START Selected excerpt

He was then transferred to Provost duties and was awarded the Military Cross for gallantry and devotion to duty in action. Promoted to Captain in Traffic Control, and for a short time as Liaison Officer between the British and French Armies, he ended the war as Staff Captain Deputy Asst. Provost Marshal, 24th Division Rhine Army.
On demobilisation, he sat for, and passed the Civil Service Law and Administration exams and was appointed as a District Administrative Officer in Kenya, EA. On arriving at Mombasa, the first person Rimington recognised was the man he had been detailed to arrest whilst serving with the police in Canada. The story has it that he pursued this man right across Canada from west to east but never managed to catch up with him. He eventually gave Rimington the slip by crossing the border into America. However, true to tradition that the Mounties always got their man in the end, Rimington felt exonerated, even though it had taken him 6 years to do it! Both had survived the war in France and both drank to the occasion over a bar in Mombasa!
In Nairobi, he was told that he had been posted to Meru. As a raw recruit, he asked how he got there and was told "On your flat feet, how else?" He was issued with some safari equipment, tent and chop-box and like all old soldiers, he managed to scrounge an ox-waggon and set off for Meru on a slightly more comfortable journey than had been mapped out for him! It so happened that he might never have made it, in that he missed being ambushed by arriving at Meru one day earlier than expected.
As an Asst. District Officer, his main job was to help the District Commissioner - the Shauri Bwana - sort out problems, collect taxes and build roads. Most of his time was spent building bridges and making the original twisty road from Meru to Embu. Whilst here, he studied and passed the main Legal exam with distinction and became a Senior Magistrate in the Territory and spent a lot of time on safari in the out-districts of the Uaso Gishu and Kitui hearing court cases and collecting taxes.
On returning from his first home leave, he was posted to Kisumu for a year and was then sent to take over Kisii early in 1924. The family travelled from Kisumu to Kendu Bay with staff and goods in two native fishing dhows and from there by ox-waggon up to Kisii. The house had been unoccupied for some time except by wild bees and snakes, and the front door literally fell off its hinges as the frame had been eaten by white ants.
In March 1927, Rimington was posted to Thika as the first District Commissioner for the area and at that time it covered part of Fort Hall, Kiambu and Machakos Districts. Once again most of his time was spent on hearing court cases, collecting arrears of taxes, and on improving roads and the newly formed township. Whilst there, news came in that there was a pitched battle going on between the Waembu and the Wanyeri just south of Karatina. Rimington took 6 askaris mounted on mules to establish the peace. Arriving at scene of the troubles, he found several warriors on both sides had been killed  and that the two tribes were fighting for possession of the very fertile 3 mile wide valley. Both tribes claimed the valley as theirs.

END Selected excerpt
START Extracted data

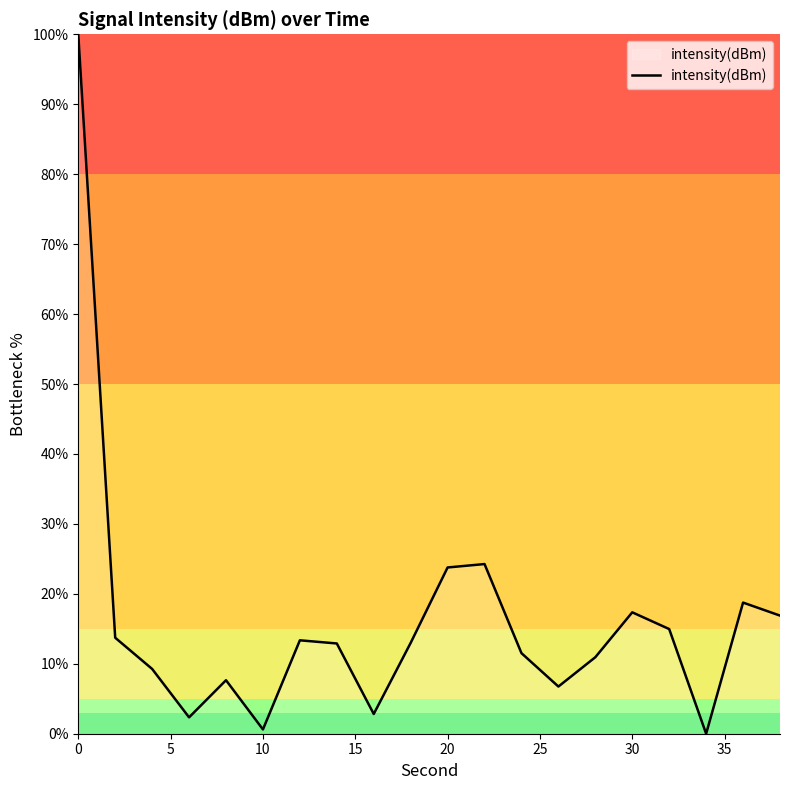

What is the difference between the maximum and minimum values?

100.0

END Extracted data
START Extracted data

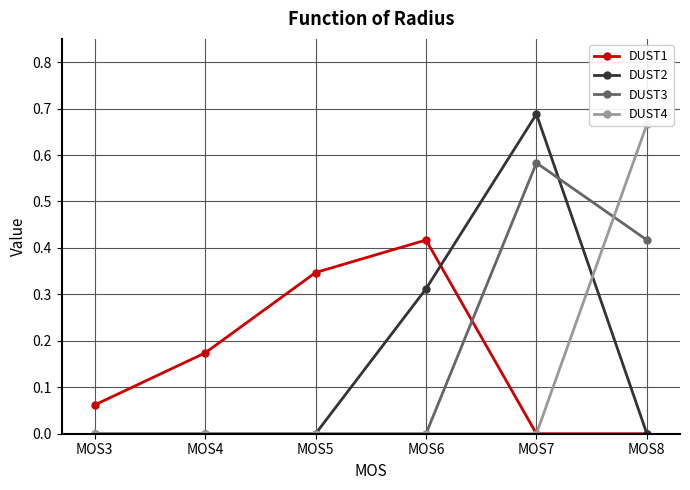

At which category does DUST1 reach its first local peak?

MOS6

END Extracted data

§ **Using the information**:
A) Answer these questions from the passage about Rimington, one line each:
(i) What award did he receive for gallantry and devotion to duty in action?
(ii) When was he sent to take over Kisii?
(iii) How many askaris did he take to establish the peace near Karatina, and what were they mounted on?
B) Decide whether each statement agrees with the passage about Rimington. Answer yes or no, and quote the words that decide it.
(i) Rimington caught the man he was pursuing in Canada before that man could leave the country.
(ii) Rimington reached Meru sooner than he was expected.
(iii) Rimington was the first District Commissioner posted to Thika.
C) Retype the part of the passage about Rimington that begins at the words "On returning from" and stop after "by white ants.".

§ **Answers to the exercises**:
A)
(i) The Military Cross.
(ii) Early in 1924.
(iii) 6 askaris, mounted on mules.

B)
(i) No: "He eventually gave Rimington the slip by crossing the border into America."
(ii) Yes: "he missed being ambushed by arriving at Meru one day earlier than expected."
(iii) Yes: "In March 1927, Rimington was posted to Thika as the first District Commissioner for the area"

C)
On returning from his first home leave, he was posted to Kisumu for a year and was then sent to take over Kisii early in 1924. The family travelled from Kisumu to Kendu Bay with staff and goods in two native fishing dhows and from there by ox-waggon up to Kisii. The house had been unoccupied for some time except by wild bees and snakes, and the front door literally fell off its hinges as the frame had been eaten by white ants.